* **Vorliegender Text**

^^^^^^^^

Was haltet ihr von einem Rezept, dass wörtlich übersetzt „hässlich, aber gut“ heißt? Das muss man doch einfach ausprobieren, oder? Und so möchte ich heute diese Mandelkekse aus dem Piemont vorstellen.
Das Rezept eignet sich auch sehr gut als heutige Vorstellung, weil wir schon sehr dicht an Weihnachten dran sind. Denn diese italienischen Kekse, die im Original übrigens Brutti ma buoni heißen, kann man das ganze Jahr hindurch genießen.
In diesem Fall blanchieren wird unsere Mandeln und mahlen sie dann selbst. Den Aufwand – auch wenn er nicht so groß ist – kann man aber auch umgehen, wenn man fertig gemahlene Mandeln kauft. Mir macht es aber Spaß, die Mandeln aus der dünnen Haut rausflutschen zu lassen. Einfach ein bisschen an einem Ende drücken und schon fliegen sie heraus!
Mengenangaben für ca. 50 Mandelkekse
- 325 g Mandeln
- 275 g Zucker
- 4 Eiweiß
- etwas Salz
- Vanille aus einer Schote
Zubereitung
- In einem Topf Wasser zum Kochen bringen und die Mandeln darin 2 Minuten blanchieren. Dann die Mandeln kalt abschrecken. Anschließend die Mandeln einzeln aus der Hülle lösen, indem du leichten Druck an einem Ende der dünnen Haut ausübst. Aber Achtung: Die Mandeln können dabei ganz schön weit fliegen…
- Anschließend die Mandeln trocknen lassen.
- Den Backofen auf 150 °C vorheizen.
- Die geschälten Mandeln in der Küchenmaschien sehr fein hacken. Mit dem Zucker und der Vanille vermischen.
- Aus den Eiweißen und einer Prise Salz einen steifen Eischnee schlagen. Die restlichen Zutaten unterheben.
- Ein Backblech mit Bachpapier auslegen und mit einem Esslöffel kleine Häufchen darauf setzen. Diese müssen nicht wohlgeformt sein – denkt an den Rezepttitel!
- Im Backofen etwa 30 Minuten backen.

^^^^^^^^

* **Aufgeführte Einträge**
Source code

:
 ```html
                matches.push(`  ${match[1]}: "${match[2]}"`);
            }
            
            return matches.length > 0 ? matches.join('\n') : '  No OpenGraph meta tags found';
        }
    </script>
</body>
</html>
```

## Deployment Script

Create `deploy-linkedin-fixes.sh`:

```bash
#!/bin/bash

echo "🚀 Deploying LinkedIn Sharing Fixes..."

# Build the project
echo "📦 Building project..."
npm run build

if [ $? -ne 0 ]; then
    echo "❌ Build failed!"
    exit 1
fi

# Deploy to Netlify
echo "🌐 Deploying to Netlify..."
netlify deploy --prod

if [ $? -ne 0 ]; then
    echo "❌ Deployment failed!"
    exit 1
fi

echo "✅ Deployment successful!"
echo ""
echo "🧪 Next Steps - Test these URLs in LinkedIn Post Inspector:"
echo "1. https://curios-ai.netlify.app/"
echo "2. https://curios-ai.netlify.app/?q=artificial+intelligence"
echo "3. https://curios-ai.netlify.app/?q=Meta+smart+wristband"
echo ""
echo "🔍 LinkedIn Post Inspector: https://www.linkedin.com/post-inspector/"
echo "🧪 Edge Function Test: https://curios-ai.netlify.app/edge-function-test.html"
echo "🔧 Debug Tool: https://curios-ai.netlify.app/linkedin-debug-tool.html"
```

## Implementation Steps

^^^^^^^^

Nenne bitte den Namen, den die Mandelkekse laut dem Rezept im italienischen Original tragen. Die Einträge sind eigenständiges Material und gehören nicht zum Rezept.

Brutti ma buoni